■ **Work instructions**: Rewrite the records from the line with "The pressure gauge" through the line with "As read: 350 °", changing "transcribed" to "recorded" and leaving everything else as it stands. Omit the pictures.

■ **Record excerpts**:

■ ■ ■ ■ ■

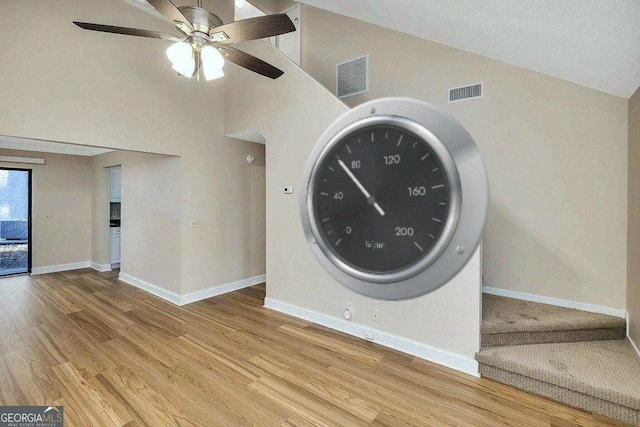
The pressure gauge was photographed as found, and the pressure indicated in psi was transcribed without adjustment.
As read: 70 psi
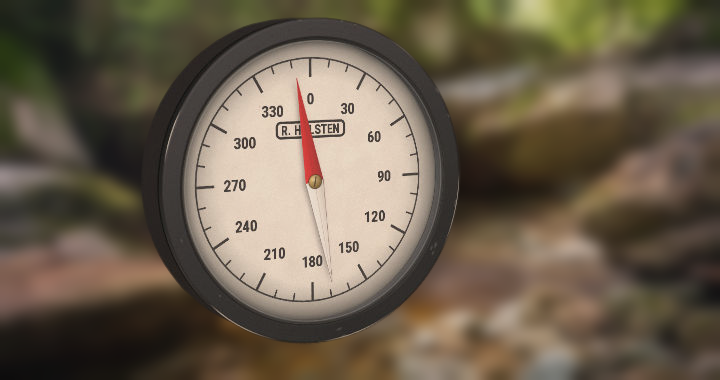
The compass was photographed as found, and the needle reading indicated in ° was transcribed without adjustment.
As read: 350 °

■ ■ ■ ■ ■

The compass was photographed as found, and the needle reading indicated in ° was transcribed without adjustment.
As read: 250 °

■ ■ ■ ■ ■

■ **Response**:
The pressure gauge was photographed as found, and the pressure indicated in psi was recorded without adjustment.
As read: 70 psi
The compass was photographed as found, and the needle reading indicated in ° was recorded without adjustment.
As read: 350 °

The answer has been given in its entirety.